**What to produce:** A single figure is required: the number of lines below in which the word "moveTo" occurs.

Stored items

== == ==

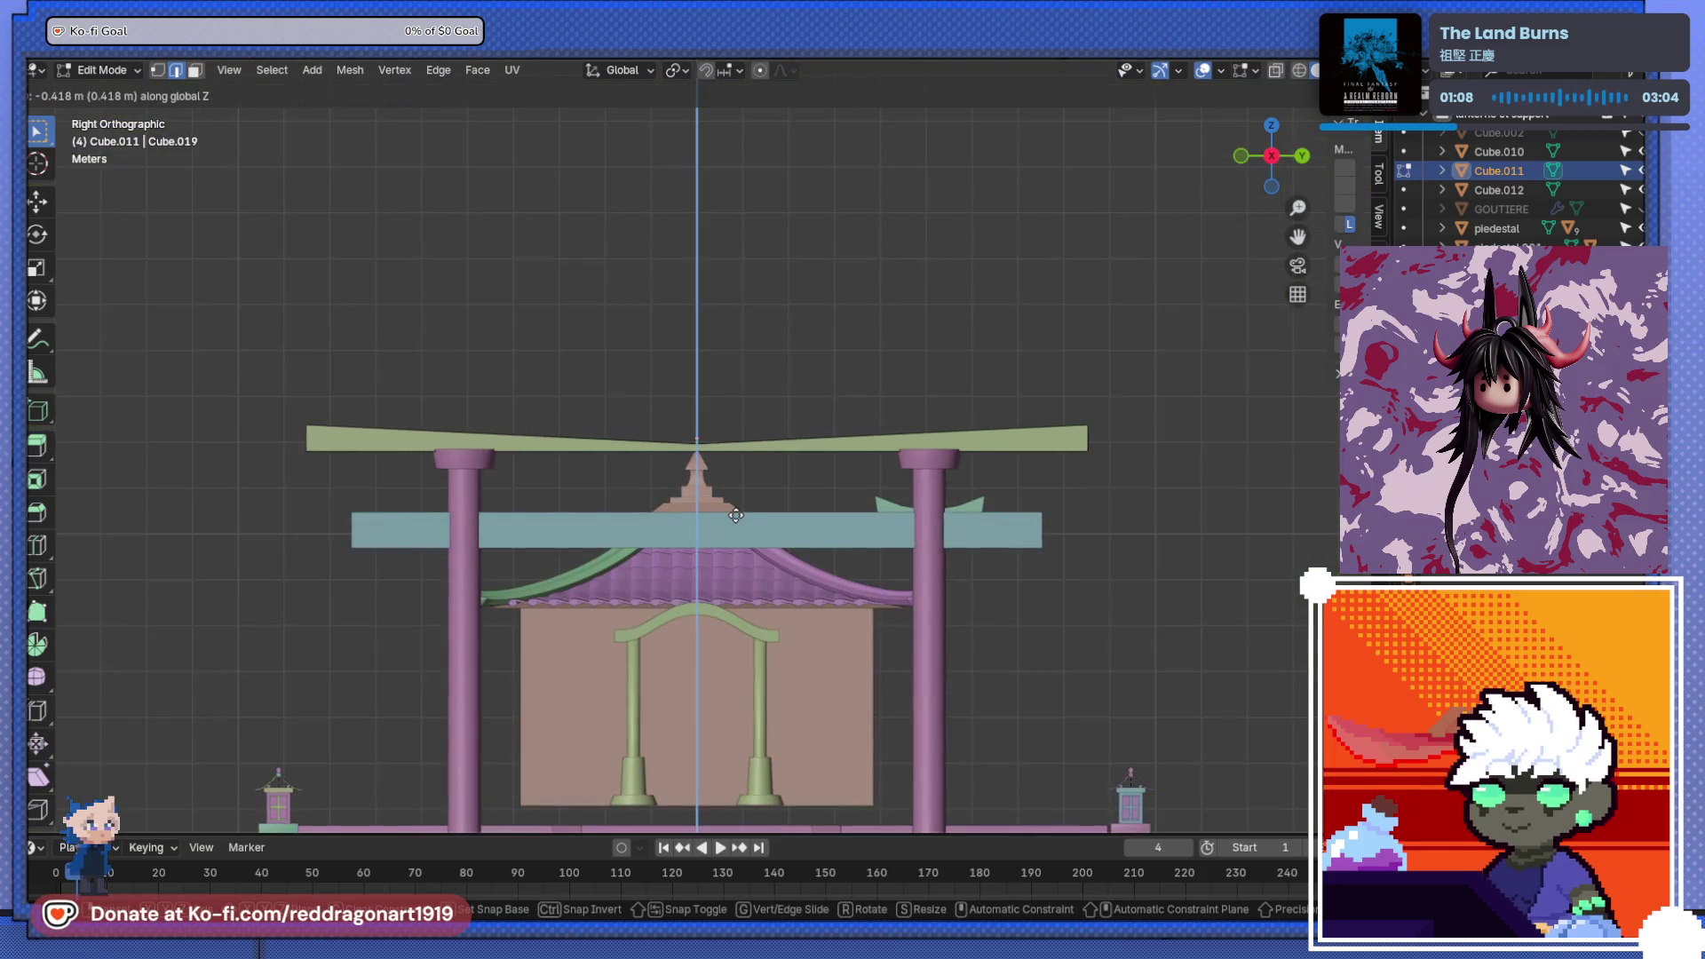
pyautogui.click(731, 524)
pyautogui.press('ctrl+b')
pyautogui.rightClick(1125, 532)
# - Select the beam's centre edge and bevel it into an 8-segment rounded curve
pyautogui.moveTo(1125, 532)
pyautogui.mouseDown(button='middle')
pyautogui.moveTo(888, 515)
pyautogui.moveTo(702, 544)
pyautogui.mouseUp(button='middle')
pyautogui.click(701, 544)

== == ==

**The answer:** 3